The benzin product from the seeds was an amber-colored oil, which oil was purified by washing with water and afterwards with chloroform. It was then found to weigh 7.25 per cent. of the weight of the seed extracted, and to be of specific gravity .926. It possessed a slight disagreeable odor and insipid taste, insoluble in alcohol or chloroform, soluble in benzin and ether.

Treated with 25 per cent. nitric acid and a strip of copper turnings, the mixture assumed a red-brown color, but after a day became partly solidified and lighter brown. A quantity of the oil was saponified by potassium hydrate; the solution precipitated by and washed with sodium chloride, and the soda soap decomposed with hydrochloric acid. The fat acid was odorless and tasteless, of a translucent milky color and with slight acid reaction. Its lead salt seemed to be but slowly soluble in alcohol and insoluble in ether. The mother liquor of the soap contained glycerin.

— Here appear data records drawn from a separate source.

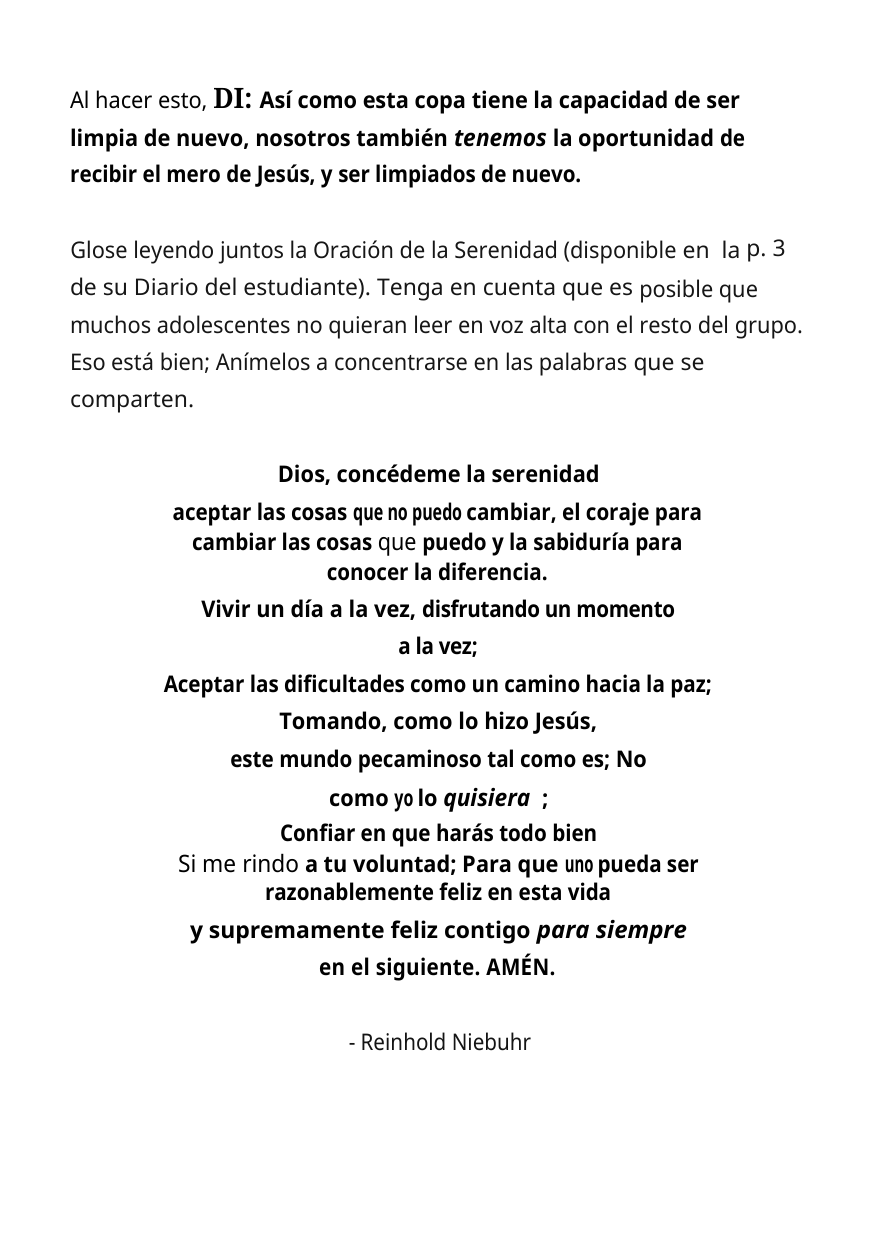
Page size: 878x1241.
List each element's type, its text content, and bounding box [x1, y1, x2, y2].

text en el siguiente. AMÉN. [154, 951, 721, 982]
text y supremamente feliz contigo para siempre [125, 913, 752, 946]
text Al hacer esto, DI: Así como esta copa tiene la capacidad de ser limpia de nuevo, nosotros también tenemos la oportunidad de recibir el mero de Jesús, y ser limpiados de nuevo. [70, 79, 808, 189]
text este mundo pecaminoso tal como es; No como yo lo quisiera ; [226, 743, 651, 813]
text Confiar en que harás todo bien [59, 819, 818, 847]
text Aceptar las dificultades como un camino hacia la paz; Tomando, como lo hizo Jesús, [124, 668, 752, 737]
text - Reinhold Niebuhr [61, 1025, 818, 1057]
text Vivir un día a la vez, disfrutando un momento a la vez; [199, 593, 677, 662]
text aceptar las cosas que no puedo cambiar, el coraje para cambiar las cosas que puedo y la sabiduría para conocer la diferencia. [154, 496, 721, 587]
text Glose leyendo juntos la Oración de la Serenidad (disponible en la p. 3 de su Diario del estudiante). Tenga en cuenta que es posible que muchos adolescentes no quieran leer en voz alta con el resto del grupo. Eso está bien; Anímelos a concentrarse en las palabras que se comparten. [70, 232, 818, 414]
text Dios, concédeme la serenidad [59, 458, 818, 489]
text Si me rindo a tu voluntad; Para que uno pueda ser razonablemente feliz en esta vida [173, 848, 703, 907]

The alcoholic percolate of the seeds was nearly colorless and inodorous and of but slight taste foreign to alcohol and gave evidence of the presence of glucose. It was evaporated to dryness, thoroughly washed with water, and with chloroform to remove a greenish extractive matter, when a red-brown resinous residue was left having a slight disagreeable odor, a slight nauseous, disgusting taste, fusible at 100°C., insoluble in benzin, chloroform or ether, but soluble in alcohol, diluted alcohol and carbon disulphide.

The percolates with cold and hot water contained glucose, starch, and albumen; but neither a glucoside nor an alkaloid could be detected.

The dried gum was found to be entirely insoluble in water or alcohol, but in the presence of an alkali it became soluble.

Of the powdered seeds extracted with benzin 75 grams were boiled with several portions of water until the water from them gave no coloration with iodine; the starch was converted into sugar; this was estimated by Fehling's solution, and the starch calculated from it giving 3.95 gram or 5.268 per cent.

The residuary powder was now boiled with diluted sulphuric acid for several hours, when the liquid contained glucose and on concentrating it transparent rhombic crystals were formed, which were insoluble in alcohol or ether, readily soluble in boiling water, and this solution was not precipitated by ammonium oxalate.

In reviewing the results of my work we find in this unpretending and unnoticed plant, not only a remarkable and peculiar histology, but interesting constituents which surely seem to possess sufficient individuality to deserve a closer investigation.


The American Journal of Pharmacy, Vol. 56, 1884, was edited by John M. Maisch.